Après quelques jours d’interruption forcée, la monstration fut reconduite du 30 avril au 15 mai 1967, mais des articles virulents condamnaient l’entreprise subversive employant comme « éléments décoratifs des signes de l’alphabet tifinagh, ce vieil alphabet du Maghreb.». De plus, lors de ce second vernissage, les acteurs se déplaçaient dans la galerie de l’Union nationale des arts plastiques (UNAP) au rythme d’incantations divinatoires. Cette expansion tribale intriguait des passants étonnés ou ravis et pour les philistins du FLN, qui n’approuvaient pas qu’une structure syndicale puisse être livrée à un dispositif dégénérescent, l’art dépouillé des “Aouchemites” ne proposait pas un modèle incohérent, une approche déshumanisante de la réalité.
Comment en effet des instances dirigeantes, préoccupées à colporter une vision concrète du socialisme, et aspirant en cela à voir se forger un art élaboré susceptible de diffuser les valeurs positives et progressistes du développement, pouvaient-elles tolérer la production de médiums causant du désordre théologique ? Leur méfiance à l’égard de l’individu créateur, de son originalité, de sa force de résistance et de changement s’exprimera avec véhémence à l’encontre d’un collectif heurtant d’une part la pureté originelle et sacrificielle de l’açala (authenticité) et d’autre part mettant à mal le concept de “Beaux-Arts” à travers l’usage de matériaux transgressant l’académisme gréco-romain hérité de la culture coloniale. Cette dégradation de l’ “Excellence esthétique” n’était pas considérée conforme à l’iconographie idéale et idéaliste que Boumediène souhaitait lui-même voir fixer sur les cimaises, notamment depuis qu’il avait assisté au début de l’année 1967 à une exposition exhibant les portraits des présidents des pays non-alignés. Des réticences identiques enserrent dorénavant l’essaim de metalleuses et metalleux résistant à l’ostracisme ambiant et réduit à une peau de chagrin au sein d’un pays où les institutions habilitées promeuvent les monstrations entièrement acquises au patrimoine, et travers lui, au concept de renouveau dans l’authenticité culturelle ; fermée à la pluralité, l’Algérie cloîtrée est distanciée du monde des formes, ne s’examine pas, ne se dissèque pas, ne se scrute pas par strates successives de manière à la dérober aux déconstructions sociologiques, à ne pas révéler les diverses sphères la composant. Les sciences sociales et humaines ont la faculté de démanteler l’unicité de la pensée, de démêler les nœuds gordiens que les gardiens du Temple s’ingénient à redoubler, de mettre en lumières les non-dits de la majorité silencieuse, de démontrer que celle-ci se dépeint en souches ou couches kaléidoscopiques.

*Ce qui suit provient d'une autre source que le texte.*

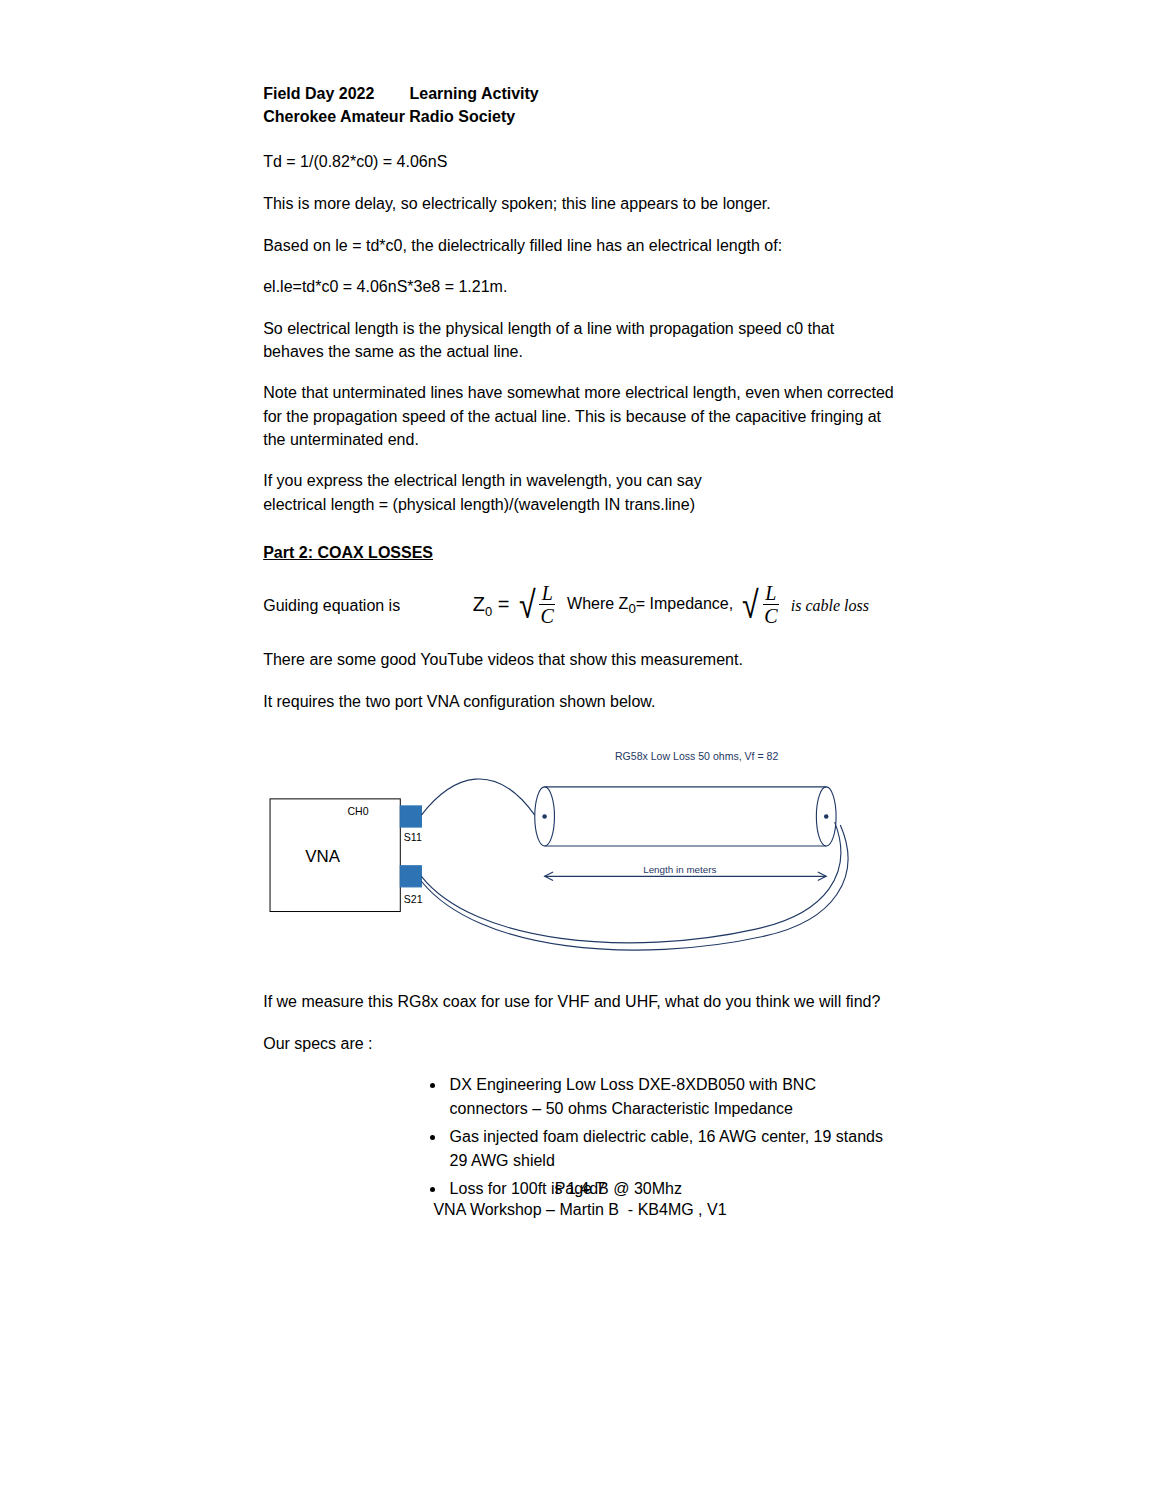Field Day 2022 Learning Activity Cherokee Amateur Radio Society
Td = 1/(0.82*c0) = 4.06nS
This is more delay, so electrically spoken; this line appears to be longer.
Based on le = td*c0, the dielectrically filled line has an electrical length of:
el.le=td*c0 = 4.06nS*3e8 = 1.21m.
So electrical length is the physical length of a line with propagation speed c0 that behaves the same as the actual line.
Note that unterminated lines have somewhat more electrical length, even when corrected for the propagation speed of the actual line. This is because of the capacitive fringing at the unterminated end.
If you express the electrical length in wavelength, you can say
electrical length = (physical length)/(wavelength IN trans.line)
Part 2: COAX LOSSES
Guiding equation is
Z0 = √ LC Where Z0= Impedance, √ LC is cable loss
There are some good YouTube videos that show this measurement.
It requires the two port VNA configuration shown below.
RG58x Low Loss 50 ohms, Vf = 82 Length in meters CH0 S11 S21 VNA
If we measure this RG8x coax for use for VHF and UHF, what do you think we will find?
Our specs are :
DX Engineering Low Loss DXE-8XDB050 with BNC connectors – 50 ohms Characteristic Impedance
Gas injected foam dielectric cable, 16 AWG center, 19 stands 29 AWG shield
Loss for 100ft is 1.4dB @ 30Mhz
Page 7
VNA Workshop – Martin B - KB4MG , V1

D’essence islamo-conservatrice, le pouvoir souhaite garder le monopole de l’uniformité empirique, demeurer l’architecte de la cohésion identitaire en préemptant, grâce à
la récente OPA mémorielle, l’histoire de la Guerre de libération, en ranimant la flamme patriotique, en jouant sur la fibre nationaliste, en relatant constamment les visées interlopes de la “Main étrangère”, des missionnés de la “Cinquième colonne”.
C’est sur ces fondamentaux que s’appuie toujours Abdelmadjid Tebboune et avec lui un Haut commandement militaire absolument pas disposé à accepter des compromis, à concéder du terrain, à déléguer au politique le droit de décision. Aussi, peut-il parfaitement exploiter les dissensions apparues au grand jour avec le document Algérie, mon amour, véritable pavé dans la mare qui fera date tant il indique que la société algérienne se pense, se réfléchit à partir de l’extérieur, qu’en interne tout est sous contrôle des médias mainstream désignant à la vindicte les traîtres à l’ordre établi ou à la stabilité vertueuse. Le propagandiste journal L’Expression du 27 mai 2020 a beau rapporter les pseudo-révélations de l’universitaire Mohamed Lakhdar Maougal assertant sur “Canal Algérie” que «Le Hirak a été infiltré (…), est né après une réunion à Paris», avoir été approché par un Français et un Franco-Algérien venus discrètement s’informer, tous les indices indiques que les défilés des mardis et vendredis ressortent des tréfonds de la non abdication.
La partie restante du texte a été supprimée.